*本文*.
************

今回は、本業も副業もデザイナーをしているという飯塚賢也さん(28歳・仮名)にお話を伺った。デザイナーとして企業に勤めている飯塚さんだが、最近副業として40代男性演奏家の専属デザイナーを始めたという。

副業でやっている主な仕事は、演奏会のパンフレットやポスターのデザイン制作。それだけ聞くと、もしかすると「本業の勉強にもなりそうだし、副業としてはちょうどいいバランスなのでは?」と感じる方もいるかもしれない。飯塚さんも最初はそう思って引き受けたそうだ。

しかし実際は、想像以上に大変だった、と飯塚さんは語っている。

「息抜きで楽しく作れるかな」と思って引き受けた

――副業を始められたきっかけは?

飯塚さん:最初は、バイオリニストをしている友人から依頼が来たところから始まったんです。彼は事務所に所属せずフリーで仕事を引き受けているので、チラシやプログラムやチケット、あるいはSNS告知用の画像デザインに至るまで、自分で作成しなくてはいけない。そこでデザイナーをやっている僕に、「有償でデザインをしてくれないか?」という依頼が来たんです。

そこから、彼が紹介してくれた演奏家の方の単独コンサートのチラシも作成することになったり。今では、クラシック演奏家専門のデザイナーみたいになってます。

基本的に音楽畑の方はデザインのことに関して何もわからないので、僕がデザインして入稿して指定配送手配するところまで請け負っている状態です。入稿までやっているのは、自分としてはサービスしている感覚ではありますね!

************

*学習資料*.
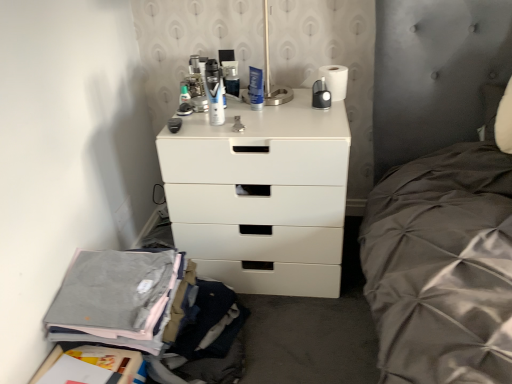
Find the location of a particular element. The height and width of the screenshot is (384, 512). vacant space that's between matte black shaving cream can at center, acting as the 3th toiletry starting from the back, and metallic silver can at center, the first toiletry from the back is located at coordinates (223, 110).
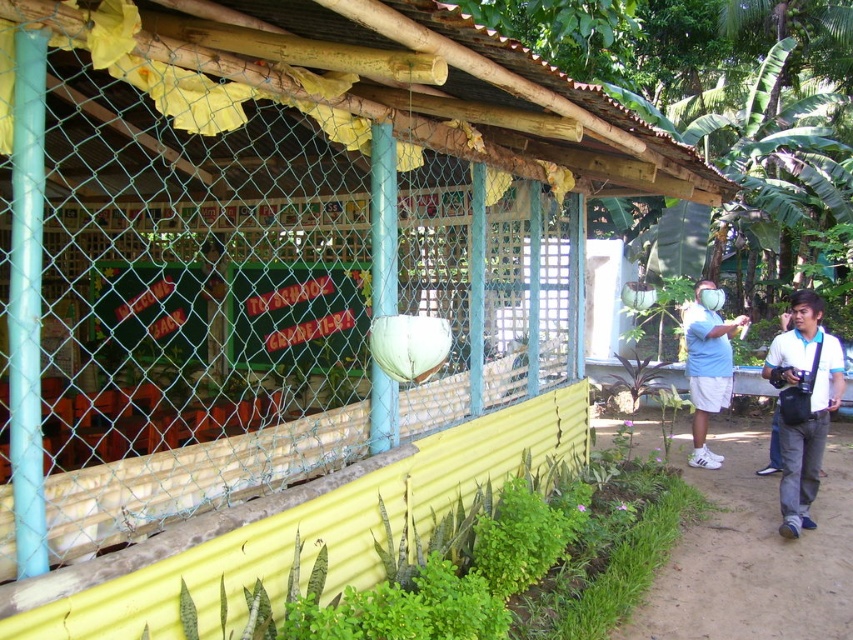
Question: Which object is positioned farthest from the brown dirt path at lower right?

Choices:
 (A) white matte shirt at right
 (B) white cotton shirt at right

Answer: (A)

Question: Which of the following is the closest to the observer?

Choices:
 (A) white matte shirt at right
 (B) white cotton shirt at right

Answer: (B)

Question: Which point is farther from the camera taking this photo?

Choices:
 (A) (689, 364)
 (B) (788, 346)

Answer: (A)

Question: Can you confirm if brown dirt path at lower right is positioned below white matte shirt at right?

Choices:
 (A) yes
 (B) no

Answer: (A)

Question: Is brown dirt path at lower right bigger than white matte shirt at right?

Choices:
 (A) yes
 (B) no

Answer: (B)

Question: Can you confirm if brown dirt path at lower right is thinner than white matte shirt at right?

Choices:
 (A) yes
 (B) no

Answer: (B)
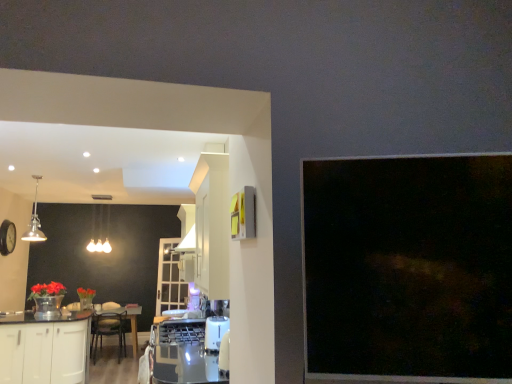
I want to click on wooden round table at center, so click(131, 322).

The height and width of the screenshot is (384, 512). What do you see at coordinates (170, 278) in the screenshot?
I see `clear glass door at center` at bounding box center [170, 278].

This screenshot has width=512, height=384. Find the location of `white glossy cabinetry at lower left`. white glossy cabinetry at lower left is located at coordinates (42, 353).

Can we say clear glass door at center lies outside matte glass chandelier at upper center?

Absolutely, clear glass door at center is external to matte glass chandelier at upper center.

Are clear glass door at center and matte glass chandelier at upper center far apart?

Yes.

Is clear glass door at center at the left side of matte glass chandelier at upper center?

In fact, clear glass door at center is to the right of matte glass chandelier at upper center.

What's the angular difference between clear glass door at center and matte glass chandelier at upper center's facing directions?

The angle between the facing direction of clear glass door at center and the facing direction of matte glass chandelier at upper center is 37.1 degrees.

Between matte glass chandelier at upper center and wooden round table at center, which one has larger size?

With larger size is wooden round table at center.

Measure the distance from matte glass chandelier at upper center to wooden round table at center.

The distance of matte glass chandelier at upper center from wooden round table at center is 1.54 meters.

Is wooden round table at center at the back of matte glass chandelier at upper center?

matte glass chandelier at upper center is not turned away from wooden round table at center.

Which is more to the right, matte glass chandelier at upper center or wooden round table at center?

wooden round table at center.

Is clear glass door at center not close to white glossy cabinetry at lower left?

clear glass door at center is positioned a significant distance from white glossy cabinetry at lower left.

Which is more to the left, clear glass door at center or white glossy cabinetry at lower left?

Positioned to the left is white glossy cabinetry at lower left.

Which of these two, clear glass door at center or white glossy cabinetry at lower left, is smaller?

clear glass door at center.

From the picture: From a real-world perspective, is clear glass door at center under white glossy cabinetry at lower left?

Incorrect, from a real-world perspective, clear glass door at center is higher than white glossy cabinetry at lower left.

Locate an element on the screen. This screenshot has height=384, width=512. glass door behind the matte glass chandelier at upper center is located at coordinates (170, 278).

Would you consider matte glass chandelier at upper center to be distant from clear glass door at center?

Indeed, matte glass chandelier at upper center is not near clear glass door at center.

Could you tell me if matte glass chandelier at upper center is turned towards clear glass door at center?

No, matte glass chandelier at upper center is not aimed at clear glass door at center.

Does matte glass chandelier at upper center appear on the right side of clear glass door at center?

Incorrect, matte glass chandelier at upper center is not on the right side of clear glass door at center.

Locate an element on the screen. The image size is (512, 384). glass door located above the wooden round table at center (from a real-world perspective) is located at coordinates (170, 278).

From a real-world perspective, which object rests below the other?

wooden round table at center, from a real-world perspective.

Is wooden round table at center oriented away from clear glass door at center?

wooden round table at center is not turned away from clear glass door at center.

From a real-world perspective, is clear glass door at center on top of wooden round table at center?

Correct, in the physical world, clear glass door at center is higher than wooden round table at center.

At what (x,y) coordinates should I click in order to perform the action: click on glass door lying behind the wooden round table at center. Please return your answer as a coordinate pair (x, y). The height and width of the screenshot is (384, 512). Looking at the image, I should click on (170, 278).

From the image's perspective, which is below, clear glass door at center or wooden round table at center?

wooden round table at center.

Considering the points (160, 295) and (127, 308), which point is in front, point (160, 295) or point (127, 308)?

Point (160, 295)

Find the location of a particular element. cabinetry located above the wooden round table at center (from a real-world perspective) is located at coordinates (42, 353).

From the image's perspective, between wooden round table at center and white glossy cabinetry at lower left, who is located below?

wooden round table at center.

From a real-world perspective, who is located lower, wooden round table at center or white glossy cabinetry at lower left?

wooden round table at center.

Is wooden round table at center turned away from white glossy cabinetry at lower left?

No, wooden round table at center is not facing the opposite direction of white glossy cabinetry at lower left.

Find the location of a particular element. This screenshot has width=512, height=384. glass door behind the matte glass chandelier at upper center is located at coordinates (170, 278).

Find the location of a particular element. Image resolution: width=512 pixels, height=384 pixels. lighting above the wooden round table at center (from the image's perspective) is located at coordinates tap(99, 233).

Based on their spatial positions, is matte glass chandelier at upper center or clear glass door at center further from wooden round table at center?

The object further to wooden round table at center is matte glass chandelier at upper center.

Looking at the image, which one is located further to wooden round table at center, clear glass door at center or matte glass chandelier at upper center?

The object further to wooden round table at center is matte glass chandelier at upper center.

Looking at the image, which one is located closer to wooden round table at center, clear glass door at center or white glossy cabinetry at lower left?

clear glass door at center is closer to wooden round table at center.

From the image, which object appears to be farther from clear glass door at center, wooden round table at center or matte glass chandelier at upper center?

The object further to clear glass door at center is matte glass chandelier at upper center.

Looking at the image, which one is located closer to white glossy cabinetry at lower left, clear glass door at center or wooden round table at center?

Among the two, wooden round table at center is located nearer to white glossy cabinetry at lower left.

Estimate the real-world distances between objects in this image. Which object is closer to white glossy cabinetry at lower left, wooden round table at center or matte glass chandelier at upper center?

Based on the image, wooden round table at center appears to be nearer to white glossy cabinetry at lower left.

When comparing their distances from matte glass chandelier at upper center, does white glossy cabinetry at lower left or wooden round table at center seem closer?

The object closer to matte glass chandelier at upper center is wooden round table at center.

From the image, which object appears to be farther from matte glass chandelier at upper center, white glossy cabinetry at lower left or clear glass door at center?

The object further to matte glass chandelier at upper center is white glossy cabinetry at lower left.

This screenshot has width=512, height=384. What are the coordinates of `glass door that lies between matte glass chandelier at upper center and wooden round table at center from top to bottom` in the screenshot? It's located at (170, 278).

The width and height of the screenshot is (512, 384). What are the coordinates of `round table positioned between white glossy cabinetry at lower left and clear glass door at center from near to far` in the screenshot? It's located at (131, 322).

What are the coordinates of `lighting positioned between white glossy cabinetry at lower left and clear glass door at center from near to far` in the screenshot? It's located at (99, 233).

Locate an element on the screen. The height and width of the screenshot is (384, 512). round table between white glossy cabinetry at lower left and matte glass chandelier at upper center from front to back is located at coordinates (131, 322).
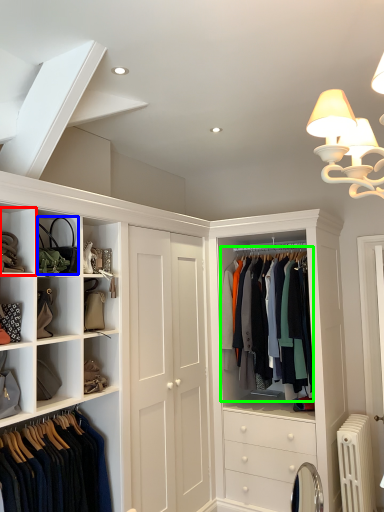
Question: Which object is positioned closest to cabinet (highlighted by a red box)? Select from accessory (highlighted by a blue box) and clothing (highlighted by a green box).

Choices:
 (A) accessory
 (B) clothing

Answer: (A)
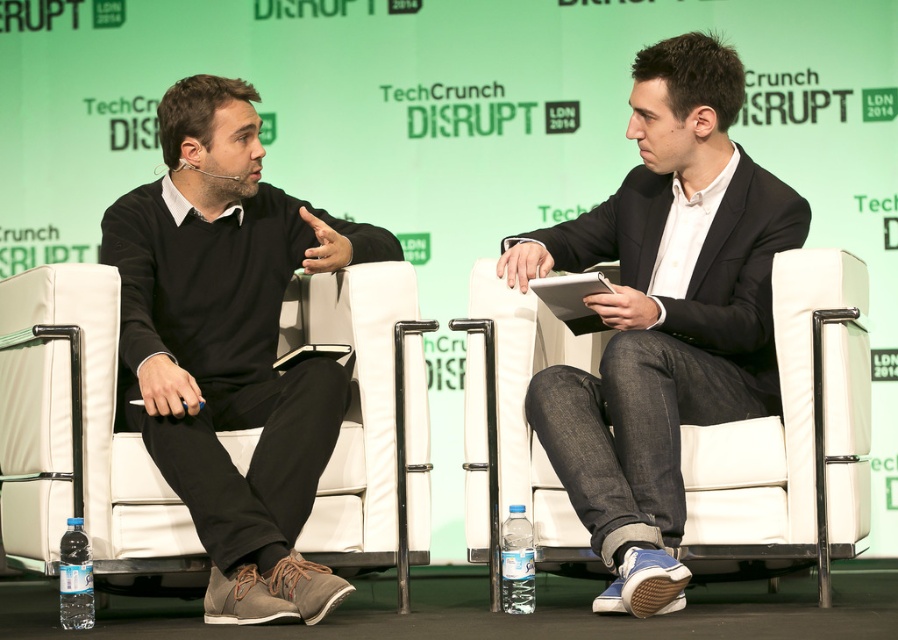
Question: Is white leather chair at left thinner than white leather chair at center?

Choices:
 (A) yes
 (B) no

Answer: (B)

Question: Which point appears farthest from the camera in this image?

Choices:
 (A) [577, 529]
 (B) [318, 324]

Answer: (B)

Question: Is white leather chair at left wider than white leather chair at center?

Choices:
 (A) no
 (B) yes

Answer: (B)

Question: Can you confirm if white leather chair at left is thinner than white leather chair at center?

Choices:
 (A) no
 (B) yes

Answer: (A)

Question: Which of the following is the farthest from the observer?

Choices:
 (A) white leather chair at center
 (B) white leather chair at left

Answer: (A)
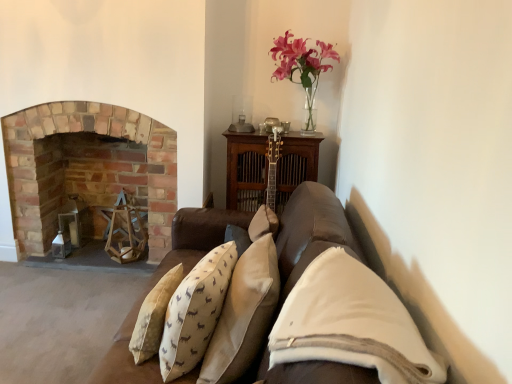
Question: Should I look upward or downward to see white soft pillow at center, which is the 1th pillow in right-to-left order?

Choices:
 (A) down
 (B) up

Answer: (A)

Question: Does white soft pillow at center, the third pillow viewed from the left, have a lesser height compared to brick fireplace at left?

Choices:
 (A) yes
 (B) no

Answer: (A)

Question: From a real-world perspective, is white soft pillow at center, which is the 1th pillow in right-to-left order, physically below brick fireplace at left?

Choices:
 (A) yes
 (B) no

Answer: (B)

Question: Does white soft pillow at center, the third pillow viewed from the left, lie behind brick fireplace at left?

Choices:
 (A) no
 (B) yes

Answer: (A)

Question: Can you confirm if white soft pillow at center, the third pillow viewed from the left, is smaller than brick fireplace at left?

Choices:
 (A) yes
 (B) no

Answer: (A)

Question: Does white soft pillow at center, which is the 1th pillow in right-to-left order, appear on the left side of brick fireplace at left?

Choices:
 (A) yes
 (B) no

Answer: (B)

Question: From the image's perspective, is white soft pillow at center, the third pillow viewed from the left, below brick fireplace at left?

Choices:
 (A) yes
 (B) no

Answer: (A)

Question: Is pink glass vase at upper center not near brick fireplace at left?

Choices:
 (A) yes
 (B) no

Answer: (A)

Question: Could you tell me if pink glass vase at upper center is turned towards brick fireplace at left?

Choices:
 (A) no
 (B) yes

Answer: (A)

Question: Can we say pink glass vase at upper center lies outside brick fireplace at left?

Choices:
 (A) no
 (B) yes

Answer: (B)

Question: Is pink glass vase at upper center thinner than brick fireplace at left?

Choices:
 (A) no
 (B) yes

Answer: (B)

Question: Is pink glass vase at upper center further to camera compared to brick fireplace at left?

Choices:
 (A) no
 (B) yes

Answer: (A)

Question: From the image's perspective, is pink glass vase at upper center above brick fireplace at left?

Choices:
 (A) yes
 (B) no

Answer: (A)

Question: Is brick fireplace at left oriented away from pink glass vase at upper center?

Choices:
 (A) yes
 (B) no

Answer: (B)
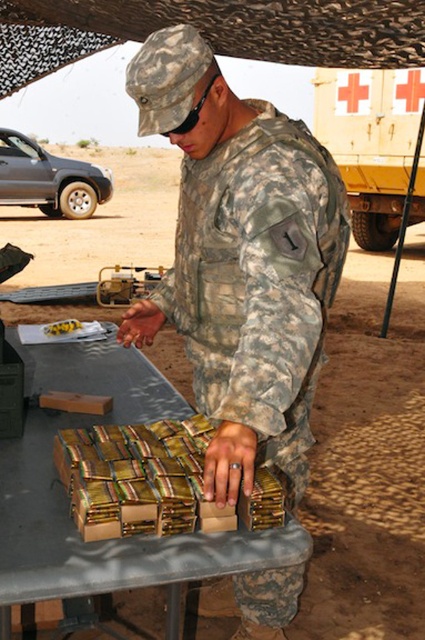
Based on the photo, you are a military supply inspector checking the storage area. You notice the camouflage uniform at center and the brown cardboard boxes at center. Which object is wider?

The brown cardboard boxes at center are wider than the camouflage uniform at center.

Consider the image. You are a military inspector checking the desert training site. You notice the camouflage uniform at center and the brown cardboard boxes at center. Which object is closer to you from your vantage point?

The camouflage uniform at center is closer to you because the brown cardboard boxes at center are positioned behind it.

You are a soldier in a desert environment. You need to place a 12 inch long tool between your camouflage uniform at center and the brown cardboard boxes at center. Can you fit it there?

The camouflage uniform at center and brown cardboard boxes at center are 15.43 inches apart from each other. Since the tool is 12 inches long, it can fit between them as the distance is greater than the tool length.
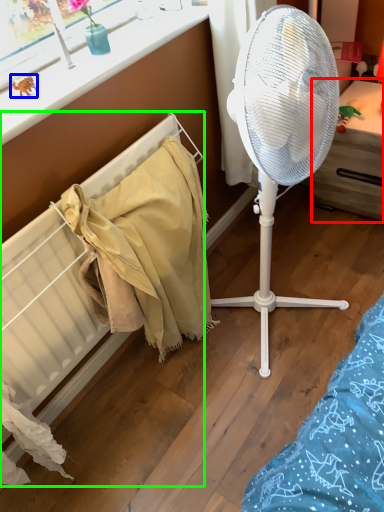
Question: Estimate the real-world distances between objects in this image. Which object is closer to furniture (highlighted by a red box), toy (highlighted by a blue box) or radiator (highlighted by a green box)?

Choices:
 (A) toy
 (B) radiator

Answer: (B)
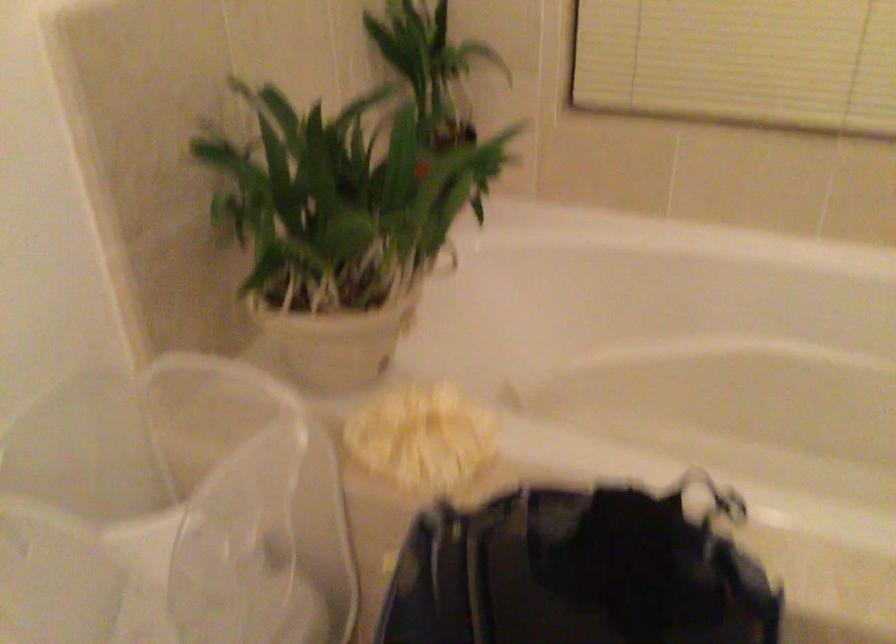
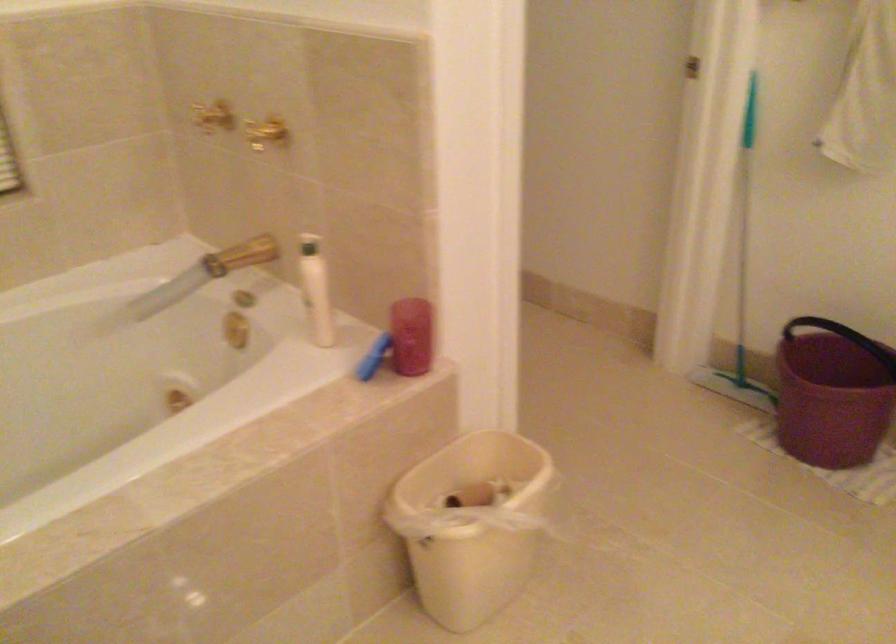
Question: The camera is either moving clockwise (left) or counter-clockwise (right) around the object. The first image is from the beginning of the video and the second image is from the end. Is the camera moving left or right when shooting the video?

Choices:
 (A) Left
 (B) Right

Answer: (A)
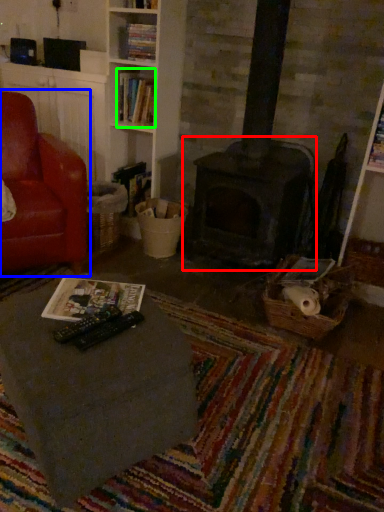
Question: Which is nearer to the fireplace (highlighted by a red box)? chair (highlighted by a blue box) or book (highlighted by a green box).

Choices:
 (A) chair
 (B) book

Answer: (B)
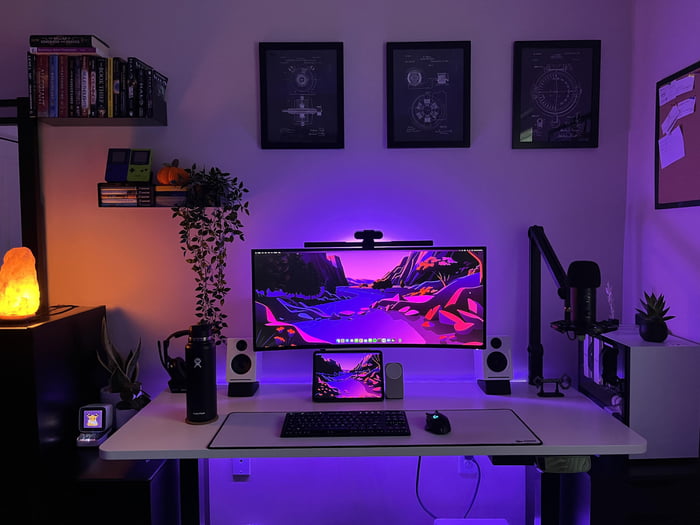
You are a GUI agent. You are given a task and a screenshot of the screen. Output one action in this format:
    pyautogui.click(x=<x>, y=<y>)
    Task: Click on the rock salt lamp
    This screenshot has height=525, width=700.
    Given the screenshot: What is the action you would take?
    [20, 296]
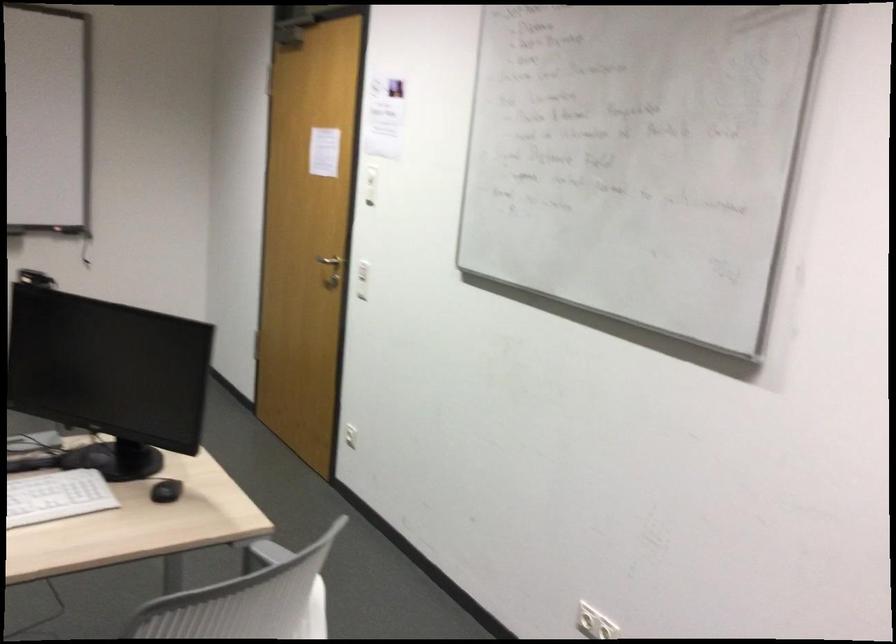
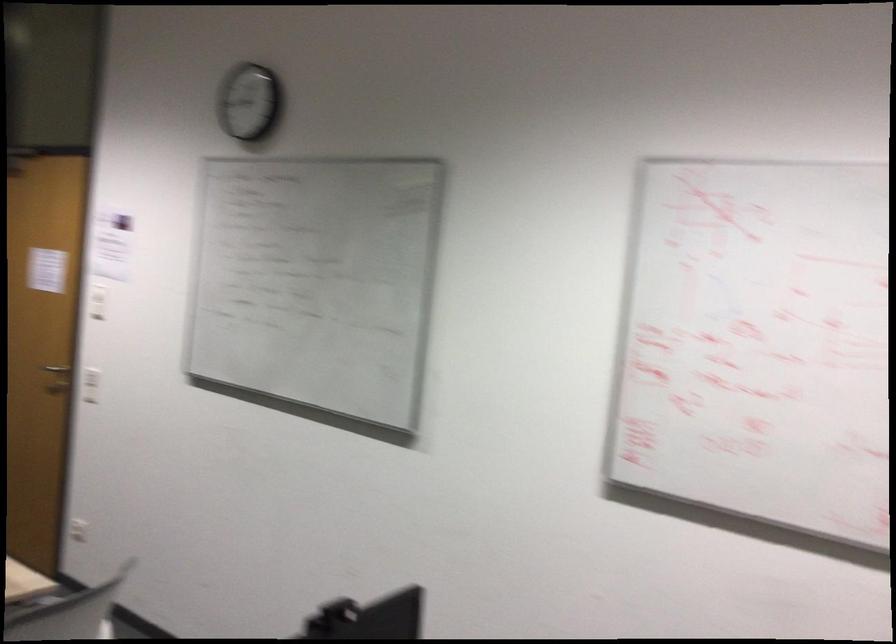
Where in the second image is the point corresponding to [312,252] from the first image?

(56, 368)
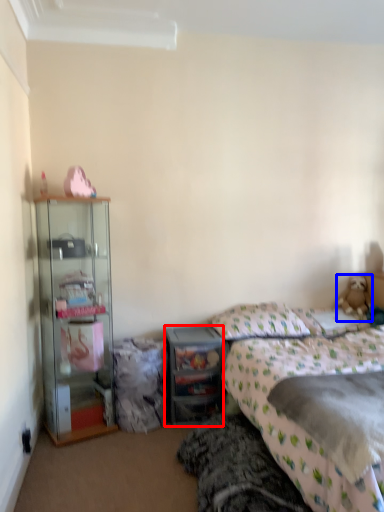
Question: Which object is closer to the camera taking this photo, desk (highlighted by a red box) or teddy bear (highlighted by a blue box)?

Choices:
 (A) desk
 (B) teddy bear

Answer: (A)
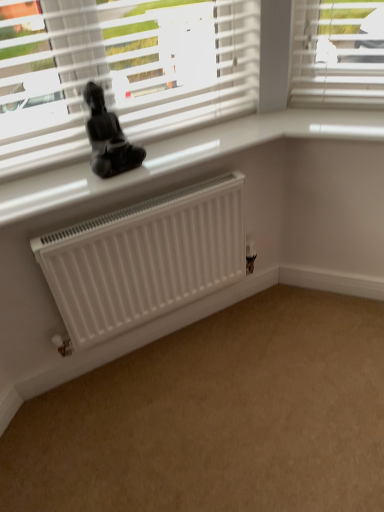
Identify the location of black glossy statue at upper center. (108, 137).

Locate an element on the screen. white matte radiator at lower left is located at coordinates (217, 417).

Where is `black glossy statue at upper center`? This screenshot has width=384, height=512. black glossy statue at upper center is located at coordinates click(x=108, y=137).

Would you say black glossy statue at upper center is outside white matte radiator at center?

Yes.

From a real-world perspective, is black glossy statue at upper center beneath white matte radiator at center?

************

*指示*.
• A. 本文で、事務所に所属していないバイオリニストの友人が自分で作成しなくてはいけないとされているものは何ですか。すべて挙げてください。
• B. 本文のうち、「飯塚さん:最初は、バイオリニ」という語句を含むところから始め、「している感覚ではありますね!」の後で終わる部分を、一字も変えずに書き写してください。

*設問別解答*.
• A. チラシ、プログラム、チケット、SNS告知用の画像デザイン

• B.
飯塚さん:最初は、バイオリニストをしている友人から依頼が来たところから始まったんです。彼は事務所に所属せずフリーで仕事を引き受けているので、チラシやプログラムやチケット、あるいはSNS告知用の画像デザインに至るまで、自分で作成しなくてはいけない。そこでデザイナーをやっている僕に、「有償でデザインをしてくれないか?」という依頼が来たんです。

そこから、彼が紹介してくれた演奏家の方の単独コンサートのチラシも作成することになったり。今では、クラシック演奏家専門のデザイナーみたいになってます。

基本的に音楽畑の方はデザインのことに関して何もわからないので、僕がデザインして入稿して指定配送手配するところまで請け負っている状態です。入稿までやっているのは、自分としてはサービスしている感覚ではありますね!